Who is Bosco Ntaganda?
Born in 1973 in Rwanda, where he grew up
Fled to DR Congo as a teenager after attacks on fellow ethnic Tutsis
At 17, he began his fighting days - alternating between being a rebel and a soldier in both Rwanda and DR Congo
2002-3: Militia leader in Congolese region of Ituri
2006: Indicted by the ICC for allegedly recruiting child soldiers in Ituri
In charge of troops who carried out 2008 Kiwanji massacre of 150 people
2009: Integrated into Congolese national army and made a general
2012: Defects from the army, sparking a new rebellion which forces 800,000 from their homes
2013: Surrenders to US embassy in Kigali, Rwanda, after splits in his rebel group
2019: Found guilty of war crimes at the ICC and sentenced to 30 years
What did he do?
In July, a three-judge bench found Ntaganda guilty on all 18 counts of war crimes and crimes against humanity committed in the mineral-rich north-eastern region of Ituri between 2002 and 2003.

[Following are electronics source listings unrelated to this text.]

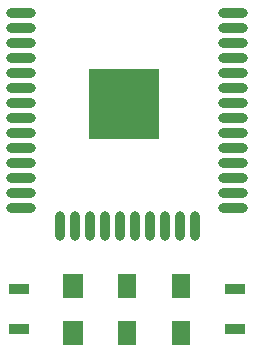
<source format=gbr>
G04 #@! TF.FileFunction,Paste,Top*
%FSLAX46Y46*%
G04 Gerber Fmt 4.6, Leading zero omitted, Abs format (unit mm)*
G04 Created by KiCad (PCBNEW 4.0.4-stable) date 04/21/19 10:39:14*
%MOMM*%
%LPD*%
G01*
G04 APERTURE LIST*
%ADD10C,0.100000*%
%ADD11R,1.600000X2.000000*%
%ADD12R,1.700000X2.000000*%
%ADD13R,1.700000X0.900000*%
%ADD14O,2.500000X0.900000*%
%ADD15O,0.900000X2.500000*%
%ADD16R,6.000000X6.000000*%
G04 APERTURE END LIST*
D10*
D11*
X112776000Y-94202000D03*
X112776000Y-90202000D03*
X117348000Y-90202000D03*
X117348000Y-94202000D03*
D12*
X108204000Y-90202000D03*
X108204000Y-94202000D03*
D13*
X103632000Y-93902000D03*
X103632000Y-90502000D03*
X121920000Y-93902000D03*
X121920000Y-90502000D03*
D14*
X121776000Y-67140000D03*
X121776000Y-68410000D03*
X121776000Y-69680000D03*
X121776000Y-70950000D03*
X121776000Y-72220000D03*
X121776000Y-73490000D03*
X121776000Y-74760000D03*
X121776000Y-76030000D03*
X121776000Y-77300000D03*
X121776000Y-78570000D03*
X121776000Y-79840000D03*
X121776000Y-81110000D03*
X121776000Y-82380000D03*
X121776000Y-83650000D03*
D15*
X118491000Y-85140000D03*
X117221000Y-85140000D03*
X115951000Y-85140000D03*
X114681000Y-85140000D03*
X113411000Y-85140000D03*
X112141000Y-85140000D03*
X110871000Y-85140000D03*
X109601000Y-85140000D03*
X108331000Y-85140000D03*
X107061000Y-85140000D03*
D14*
X103776000Y-83650000D03*
X103776000Y-82380000D03*
X103776000Y-81110000D03*
X103776000Y-79840000D03*
X103776000Y-78570000D03*
X103776000Y-77300000D03*
X103776000Y-76030000D03*
X103776000Y-74760000D03*
X103776000Y-73490000D03*
X103776000Y-72220000D03*
X103776000Y-70950000D03*
X103776000Y-69680000D03*
X103776000Y-68410000D03*
X103776000Y-67140000D03*
D16*
X112476000Y-74840000D03*
M02*

</source>
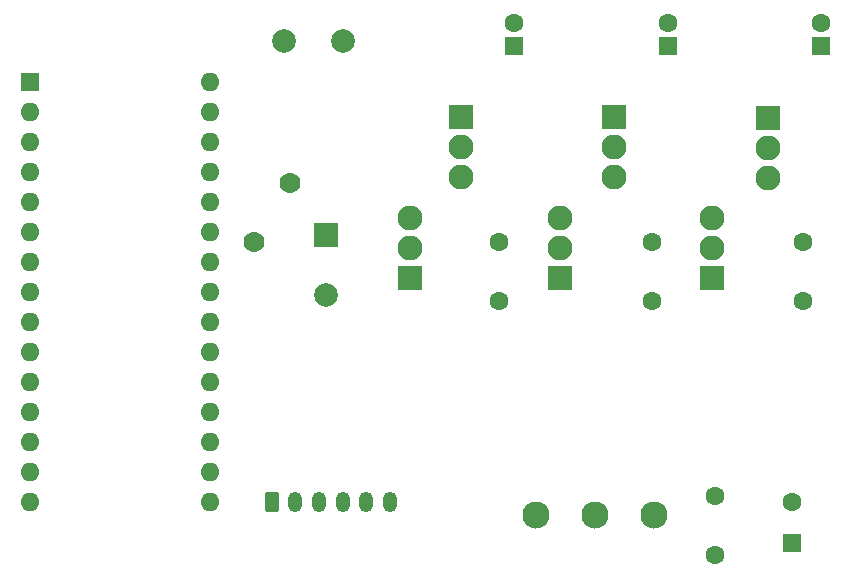
<source format=gbr>
%TF.GenerationSoftware,KiCad,Pcbnew,9.0.3*%
%TF.CreationDate,2025-07-09T22:45:58-05:00*%
%TF.ProjectId,focMotorController,666f634d-6f74-46f7-9243-6f6e74726f6c,rev?*%
%TF.SameCoordinates,Original*%
%TF.FileFunction,Soldermask,Bot*%
%TF.FilePolarity,Negative*%
%FSLAX46Y46*%
G04 Gerber Fmt 4.6, Leading zero omitted, Abs format (unit mm)*
G04 Created by KiCad (PCBNEW 9.0.3) date 2025-07-09 22:45:58*
%MOMM*%
%LPD*%
G01*
G04 APERTURE LIST*
G04 Aperture macros list*
%AMRoundRect*
0 Rectangle with rounded corners*
0 $1 Rounding radius*
0 $2 $3 $4 $5 $6 $7 $8 $9 X,Y pos of 4 corners*
0 Add a 4 corners polygon primitive as box body*
4,1,4,$2,$3,$4,$5,$6,$7,$8,$9,$2,$3,0*
0 Add four circle primitives for the rounded corners*
1,1,$1+$1,$2,$3*
1,1,$1+$1,$4,$5*
1,1,$1+$1,$6,$7*
1,1,$1+$1,$8,$9*
0 Add four rect primitives between the rounded corners*
20,1,$1+$1,$2,$3,$4,$5,0*
20,1,$1+$1,$4,$5,$6,$7,0*
20,1,$1+$1,$6,$7,$8,$9,0*
20,1,$1+$1,$8,$9,$2,$3,0*%
G04 Aperture macros list end*
%ADD10RoundRect,0.250000X0.550000X-0.550000X0.550000X0.550000X-0.550000X0.550000X-0.550000X-0.550000X0*%
%ADD11C,1.600000*%
%ADD12C,1.770000*%
%ADD13RoundRect,0.102000X0.955000X-0.955000X0.955000X0.955000X-0.955000X0.955000X-0.955000X-0.955000X0*%
%ADD14C,2.114000*%
%ADD15RoundRect,0.102000X-0.955000X0.955000X-0.955000X-0.955000X0.955000X-0.955000X0.955000X0.955000X0*%
%ADD16RoundRect,0.250000X-0.350000X-0.625000X0.350000X-0.625000X0.350000X0.625000X-0.350000X0.625000X0*%
%ADD17O,1.200000X1.750000*%
%ADD18C,2.300000*%
%ADD19C,2.000000*%
%ADD20R,2.000000X2.000000*%
%ADD21R,1.600000X1.600000*%
%ADD22O,1.600000X1.600000*%
G04 APERTURE END LIST*
D10*
%TO.C,C7*%
X142500000Y-43955113D03*
D11*
X142500000Y-41955113D03*
%TD*%
D10*
%TO.C,C1*%
X140000000Y-86000000D03*
D11*
X140000000Y-82500000D03*
%TD*%
D12*
%TO.C,F1*%
X97500000Y-55500000D03*
X94500000Y-60500000D03*
%TD*%
D10*
%TO.C,C6*%
X129500000Y-43955113D03*
D11*
X129500000Y-41955113D03*
%TD*%
D10*
%TO.C,C8*%
X116500000Y-43955113D03*
D11*
X116500000Y-41955113D03*
%TD*%
%TO.C,C2*%
X133500000Y-82000000D03*
X133500000Y-87000000D03*
%TD*%
D13*
%TO.C,U5*%
X133262100Y-63587500D03*
D14*
X133262100Y-61047500D03*
X133262100Y-58507500D03*
%TD*%
D15*
%TO.C,U7*%
X125000000Y-49920000D03*
D14*
X125000000Y-52460000D03*
X125000000Y-55000000D03*
%TD*%
D13*
%TO.C,U4*%
X120430000Y-63587500D03*
D14*
X120430000Y-61047500D03*
X120430000Y-58507500D03*
%TD*%
D11*
%TO.C,C4*%
X128204100Y-60500000D03*
X128204100Y-65500000D03*
%TD*%
D16*
%TO.C,J2*%
X96000000Y-82500000D03*
D17*
X98000000Y-82500000D03*
X100000000Y-82500000D03*
X102000000Y-82500000D03*
X104000000Y-82500000D03*
X106000000Y-82500000D03*
%TD*%
D18*
%TO.C,P1*%
X118372000Y-83635000D03*
X123372000Y-83635000D03*
X128372000Y-83635000D03*
%TD*%
D15*
%TO.C,U6*%
X112000000Y-49920000D03*
D14*
X112000000Y-52460000D03*
X112000000Y-55000000D03*
%TD*%
D19*
%TO.C,P2*%
X102000000Y-43500000D03*
X97000000Y-43500000D03*
%TD*%
D11*
%TO.C,C5*%
X141000000Y-60500000D03*
X141000000Y-65500000D03*
%TD*%
D20*
%TO.C,D2*%
X100550000Y-59960000D03*
D19*
X100550000Y-65040000D03*
%TD*%
D15*
%TO.C,U8*%
X138000000Y-50047500D03*
D14*
X138000000Y-52587500D03*
X138000000Y-55127500D03*
%TD*%
D21*
%TO.C,A1*%
X75500000Y-46980000D03*
D22*
X75500000Y-49520000D03*
X75500000Y-52060000D03*
X75500000Y-54600000D03*
X75500000Y-57140000D03*
X75500000Y-59680000D03*
X75500000Y-62220000D03*
X75500000Y-64760000D03*
X75500000Y-67300000D03*
X75500000Y-69840000D03*
X75500000Y-72380000D03*
X75500000Y-74920000D03*
X75500000Y-77460000D03*
X75500000Y-80000000D03*
X75500000Y-82540000D03*
X90740000Y-82540000D03*
X90740000Y-80000000D03*
X90740000Y-77460000D03*
X90740000Y-74920000D03*
X90740000Y-72380000D03*
X90740000Y-69840000D03*
X90740000Y-67300000D03*
X90740000Y-64760000D03*
X90740000Y-62220000D03*
X90740000Y-59680000D03*
X90740000Y-57140000D03*
X90740000Y-54600000D03*
X90740000Y-52060000D03*
X90740000Y-49520000D03*
X90740000Y-46980000D03*
%TD*%
D11*
%TO.C,C3*%
X115204100Y-60500000D03*
X115204100Y-65500000D03*
%TD*%
D13*
%TO.C,U3*%
X107704100Y-63587500D03*
D14*
X107704100Y-61047500D03*
X107704100Y-58507500D03*
%TD*%
M02*

</source>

Ntaganda was a "key leader" who gave orders to "target and kill civilians", Judge Fremr said in the ruling.
Prosecutors had said Ntaganda was key in planning and running operations for the Union of Congolese Patriots (UCP) rebels and its military wing, the Patriotic Forces for the Liberation of Congo (FPLC).
The armed group conducted attacks against people perceived not to belong to the Hema ethnic group, the ICC found. In one attack, fighters killed 49 captured people in a banana field behind a village using "sticks and batons as well as knives and machetes".
"Men, women and children and babies were found in the field. Some bodies were found naked, some had hands tied up, some had their heads crushed. Several bodies were disembowelled or otherwise mutilated," Judge Fremr said.
Violence in the region has killed more than 60,000 people since 1999 as militias battle each other for control of scarce mineral resources, rights groups say.
The view from DR Congo
Gaius Kowene, BBC News, Kinshasa
Many are happy that Ntaganda will finally pay for his atrocities in the east. He went from being in an armed group to becoming an army commander as part of a peace deal.
As a result his victims had to watch him go around as the big boss in armoured vehicles, commanding troops and being respected. Some thought that this day would never come, as he had benefitted from the peace process.
But in Ituri where these atrocities were committed, a small group of people still see him as a hero. They think that if he had not intervened in the conflict in the east they could have been massacred.
The judges ruled that Ntaganda had personally killed a Catholic priest while the fighters he commanded ran rampage in the region.
The crimes took place when Ntaganda served as the deputy chief of general staff to UCP leader Thomas Lubanga. In 2012 Lubanga became the first person to be convicted by the ICC and was sentenced to 14 years.
All of those convicted so far by the ICC are from Africa. A fifth person, Jean-Pierre Bemba, the former vice-president of DR Congo, was initially found guilty of war crimes before being cleared on appeal last year.
What is Ntaganda's background?
Ntaganda fought under the command of Rwanda's current president, Paul Kagame, when Mr Kagame was leader of the Rwanda Patriotic Front (RPF) fighting to end the 1994 genocide against his ethnic group, the Tutsi.
After Rwanda's unrest spilled over into neighbouring DR Congo, Ntaganda flipped between fighting rebellions and serving in national armies - both Rwandan and Congolese.
In 2012, he became the founding member of the M23 rebel group after he defected with hundreds of soldiers from the Congolese national army. His fighters later took over DR Congo's eastern city of Goma before agreeing to withdraw. At least 800,000 people reportedly fled their homes.
The M23 rebel group was eventually defeated by Congolese government forces in 2013.